L’agrobusiness et l’Etat responsables de la pollution bretonne

 L’agrobusiness et  l’Etat responsables de la pollution bretonne

 

Les doctorants Clémence Gadenne-Rosfelder et Léandre Mandard décrivent, dans une tribune au « Monde », l’enchaînement des décisions technoscientifiques qui ont fait de la Bretagne l’un des territoires les plus pollués de France.

 

Depuis quelques années, la tension monte autour des enjeux agricoles en Bretagne. De toutes parts, des collectifs militants fleurissent contre les pesticides, les marées vertes, les fermes-usines, les projets de méthanisation, les arasements abusifs de talus, tandis que des journalistes ont récemment dénoncé une certaine « loi du silence » entretenue par les élites politiques et économiques de la région. Celles-ci répondent que le modèle agricole breton, qui produit actuellement 56 % des porcs, 40 % des volailles de chair et de ponte et 20 % du lait français sur environ 6 % du territoire hexagonal, a soutenu le développement économique de cette région pauvre.

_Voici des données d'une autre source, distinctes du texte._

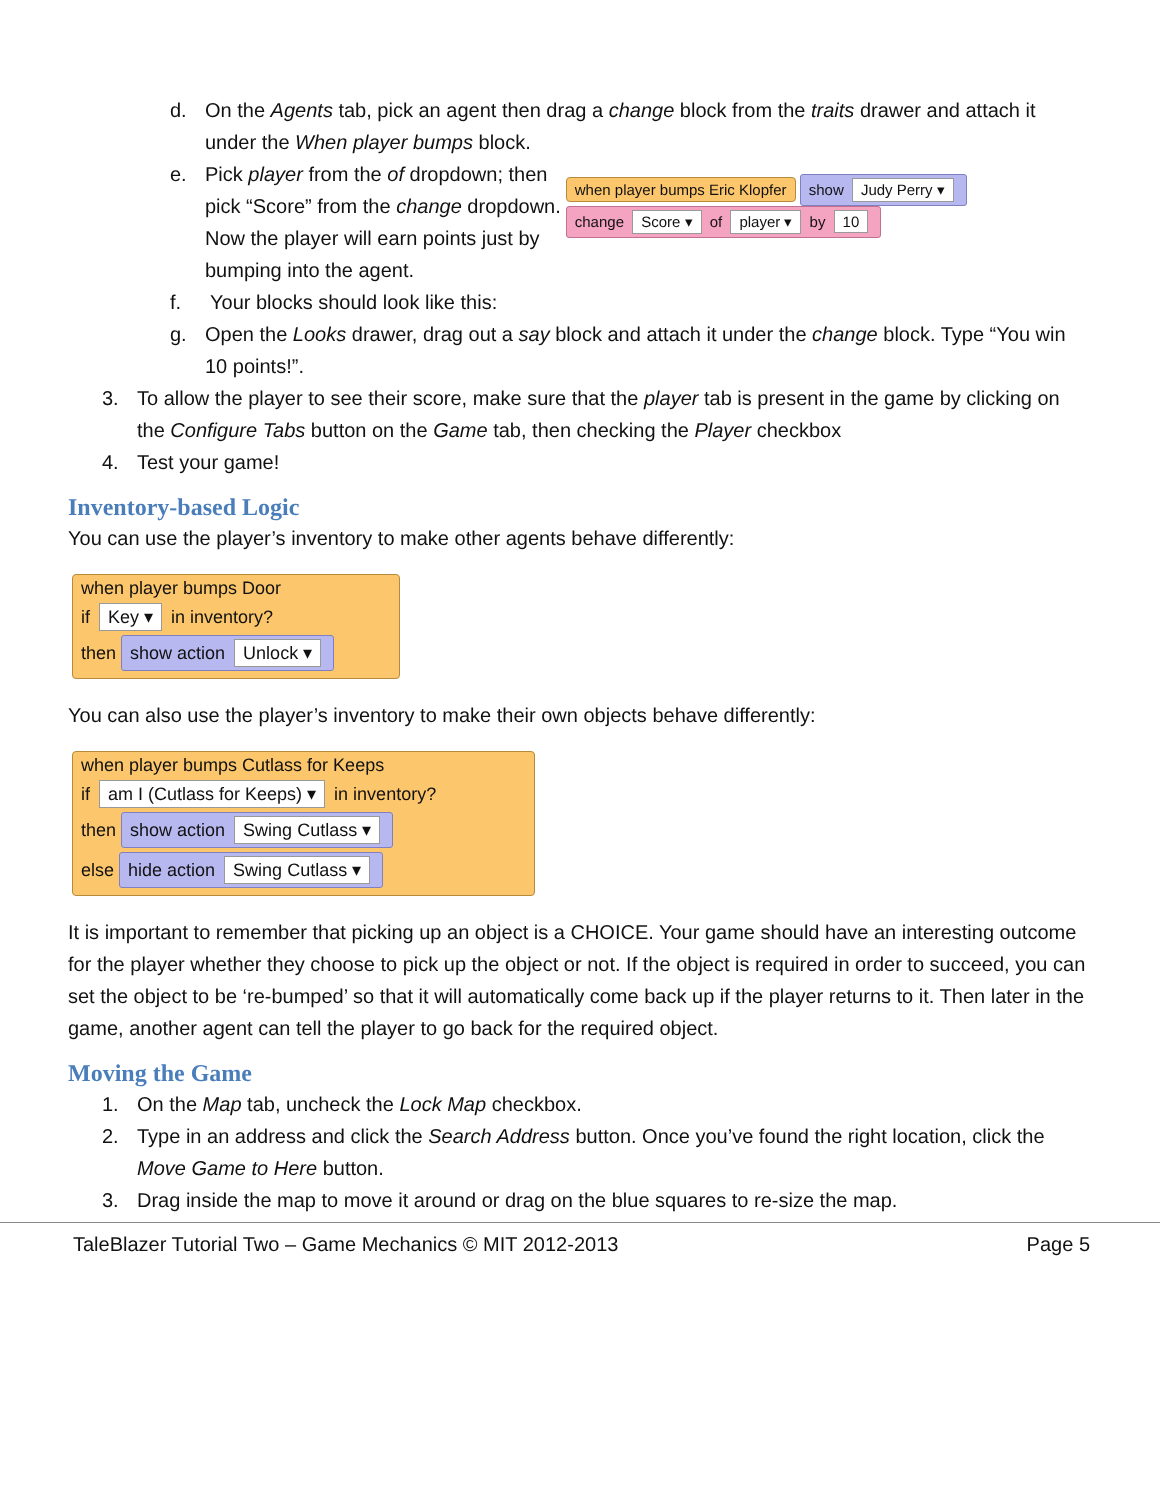d. On the Agents tab, pick an agent then drag a change block from the traits drawer and attach it under the When player bumps block.
e. Pick player from the of dropdown; then pick “Score” from the change dropdown. Now the player will earn points just by bumping into the agent.
f. Your blocks should look like this:
when player bumps Eric Klopfer show Judy Perry ▾
change Score ▾ of player ▾ by 10
g. Open the Looks drawer, drag out a say block and attach it under the change block. Type “You win 10 points!”.
3. To allow the player to see their score, make sure that the player tab is present in the game by clicking on the Configure Tabs button on the Game tab, then checking the Player checkbox
4. Test your game!
Inventory-based Logic
You can use the player’s inventory to make other agents behave differently:
when player bumps Door
if Key ▾ in inventory?
then show action Unlock ▾
You can also use the player’s inventory to make their own objects behave differently:
when player bumps Cutlass for Keeps
if am I (Cutlass for Keeps) ▾ in inventory?
then show action Swing Cutlass ▾
else hide action Swing Cutlass ▾
It is important to remember that picking up an object is a CHOICE. Your game should have an interesting outcome for the player whether they choose to pick up the object or not. If the object is required in order to succeed, you can set the object to be ‘re-bumped’ so that it will automatically come back up if the player returns to it. Then later in the game, another agent can tell the player to go back for the required object.
Moving the Game
1. On the Map tab, uncheck the Lock Map checkbox.
2. Type in an address and click the Search Address button. Once you’ve found the right location, click the Move Game to Here button.
3. Drag inside the map to move it around or drag on the blue squares to re-size the map.
TaleBlazer Tutorial Two – Game Mechanics © MIT 2012-2013 Page 5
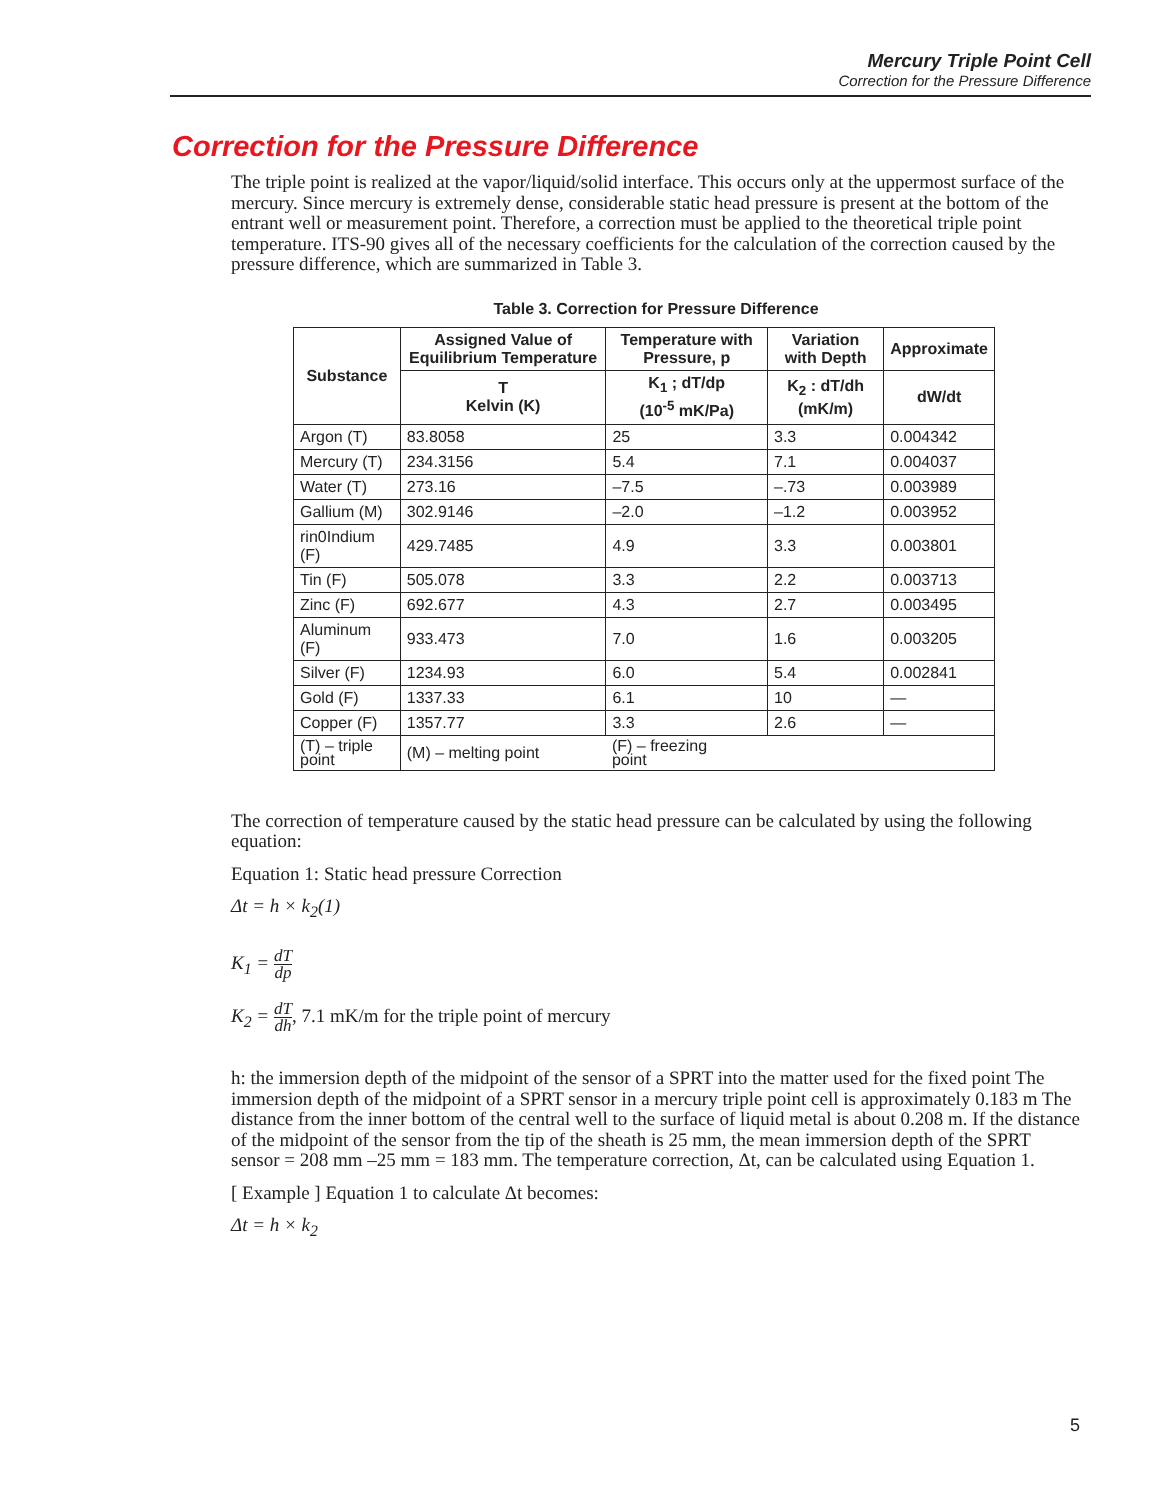Mercury Triple Point Cell
Correction for the Pressure Difference
Correction for the Pressure Difference
The triple point is realized at the vapor/liquid/solid interface. This occurs only at the uppermost surface of the mercury. Since mercury is extremely dense, considerable static head pressure is present at the bottom of the entrant well or measurement point. Therefore, a correction must be applied to the theoretical triple point temperature. ITS-90 gives all of the necessary coefficients for the calculation of the correction caused by the pressure difference, which are summarized in Table 3.
Table 3. Correction for Pressure Difference
| Substance | Assigned Value of Equilibrium Temperature | Temperature with Pressure, p | Variation with Depth | Approximate |
| --- | --- | --- | --- | --- |
| | T Kelvin (K) | K<sub>1</sub> ; dT/dp (10<sup>-5</sup> mK/Pa) | K<sub>2</sub> : dT/dh (mK/m) | dW/dt |
| Argon (T) | 83.8058 | 25 | 3.3 | 0.004342 |
| Mercury (T) | 234.3156 | 5.4 | 7.1 | 0.004037 |
| Water (T) | 273.16 | –7.5 | –.73 | 0.003989 |
| Gallium (M) | 302.9146 | –2.0 | –1.2 | 0.003952 |
| rin0Indium (F) | 429.7485 | 4.9 | 3.3 | 0.003801 |
| Tin (F) | 505.078 | 3.3 | 2.2 | 0.003713 |
| Zinc (F) | 692.677 | 4.3 | 2.7 | 0.003495 |
| Aluminum (F) | 933.473 | 7.0 | 1.6 | 0.003205 |
| Silver (F) | 1234.93 | 6.0 | 5.4 | 0.002841 |
| Gold (F) | 1337.33 | 6.1 | 10 | — |
| Copper (F) | 1357.77 | 3.3 | 2.6 | — |
| (T) – triple point | (M) – melting point | (F) – freezing point | | |
The correction of temperature caused by the static head pressure can be calculated by using the following equation:
Equation 1: Static head pressure Correction
Δt = h × k<sub>2</sub>(1)
K<sub>1</sub> = dT dp
K<sub>2</sub> = dT dh, 7.1 mK/m for the triple point of mercury
h: the immersion depth of the midpoint of the sensor of a SPRT into the matter used for the fixed point The immersion depth of the midpoint of a SPRT sensor in a mercury triple point cell is approximately 0.183 m The distance from the inner bottom of the central well to the surface of liquid metal is about 0.208 m. If the distance of the midpoint of the sensor from the tip of the sheath is 25 mm, the mean immersion depth of the SPRT sensor = 208 mm –25 mm = 183 mm. The temperature correction, Δt, can be calculated using Equation 1.
[ Example ] Equation 1 to calculate Δt becomes:
Δt = h × k<sub>2</sub>
5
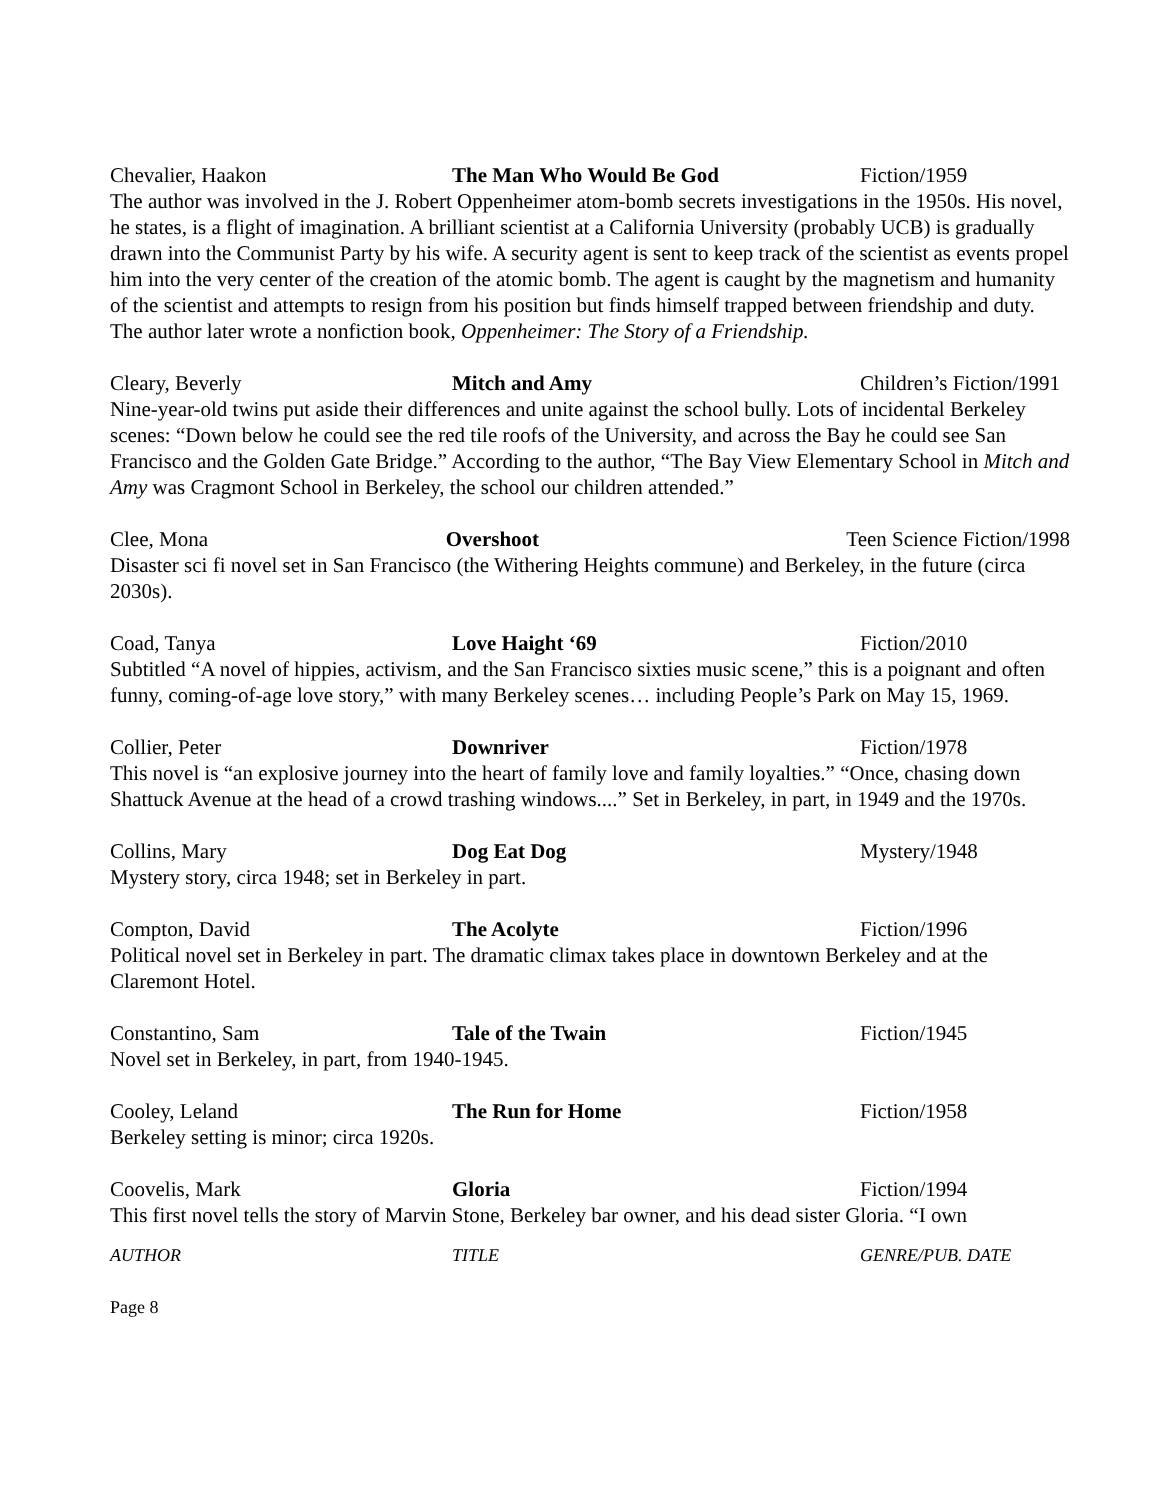Chevalier, Haakon The Man Who Would Be God Fiction/1959
The author was involved in the J. Robert Oppenheimer atom-bomb secrets investigations in the 1950s. His novel, he states, is a flight of imagination. A brilliant scientist at a California University (probably UCB) is gradually drawn into the Communist Party by his wife. A security agent is sent to keep track of the scientist as events propel him into the very center of the creation of the atomic bomb. The agent is caught by the magnetism and humanity of the scientist and attempts to resign from his position but finds himself trapped between friendship and duty. The author later wrote a nonfiction book, Oppenheimer: The Story of a Friendship.
Cleary, Beverly Mitch and Amy Children’s Fiction/1991
Nine-year-old twins put aside their differences and unite against the school bully. Lots of incidental Berkeley scenes: “Down below he could see the red tile roofs of the University, and across the Bay he could see San Francisco and the Golden Gate Bridge.” According to the author, “The Bay View Elementary School in Mitch and Amy was Cragmont School in Berkeley, the school our children attended.”
Clee, Mona Overshoot Teen Science Fiction/1998
Disaster sci fi novel set in San Francisco (the Withering Heights commune) and Berkeley, in the future (circa 2030s).
Coad, Tanya Love Haight ‘69 Fiction/2010
Subtitled “A novel of hippies, activism, and the San Francisco sixties music scene,” this is a poignant and often funny, coming-of-age love story,” with many Berkeley scenes… including People’s Park on May 15, 1969.
Collier, Peter Downriver Fiction/1978
This novel is “an explosive journey into the heart of family love and family loyalties.” “Once, chasing down Shattuck Avenue at the head of a crowd trashing windows....” Set in Berkeley, in part, in 1949 and the 1970s.
Collins, Mary Dog Eat Dog Mystery/1948
Mystery story, circa 1948; set in Berkeley in part.
Compton, David The Acolyte Fiction/1996
Political novel set in Berkeley in part. The dramatic climax takes place in downtown Berkeley and at the Claremont Hotel.
Constantino, Sam Tale of the Twain Fiction/1945
Novel set in Berkeley, in part, from 1940-1945.
Cooley, Leland The Run for Home Fiction/1958
Berkeley setting is minor; circa 1920s.
Coovelis, Mark Gloria Fiction/1994
This first novel tells the story of Marvin Stone, Berkeley bar owner, and his dead sister Gloria. “I own
AUTHOR TITLE GENRE/PUB. DATE
Page 8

Mais l’histoire environnementale, attentive aux flux de matières et aux dégâts engendrés par ces « progrès », propose un autre récit : celui de l’ouverture sans précédent des cycles de l’azote et du carbone, de l’épuisement et de l’érosion des sols, de la pollution des eaux et de l’atmosphère, de la standardisation et de la saturation des milieux.

Cette histoire est d’abord celle de la construction d’une science agronomique où se croisent la recherche publique et les intérêts industriels. Elaborée au sein de l’Institut national de la recherche agronomique (créé en 1946) et d’instituts techniques spécialisés, cette rationalité intègre le recours systématique aux technosciences, en disqualifiant toute alternative. Elle est relayée jusqu’à la base par des cohortes d’ingénieurs et de conseillers agricoles, qui évoluent dans un environnement institutionnel complexe et fluide où se côtoient les représentants et les agents de l’Etat, des coopératives, des firmes privées et des organisations professionnelles.

On comprend mieux, dès lors, comment les jeunes agriculteurs modernistes de l’après-guerre se sont rapidement approprié cet évangile modernisateur : celui-ci leur fut présenté dès le départ, autorité scientifique à l’appui, comme un horizon indépassable. Les sciences humaines et sociales ne sont pas étrangères à cette évolution : le mouvement – particulièrement fort en Bretagne – d’ethnologisation et de muséification d’une civilisation paysanne perçue comme immobile, naturellement condamnée, a participé à la disqualification des savoirs et pratiques vernaculaires, comme l’ont montré Margot Lyautey, Léna Humbert et Christophe Bonneuil dans Histoire des modernisations agricoles au XXe siècle, (Presses universitaires de Rennes, 2021).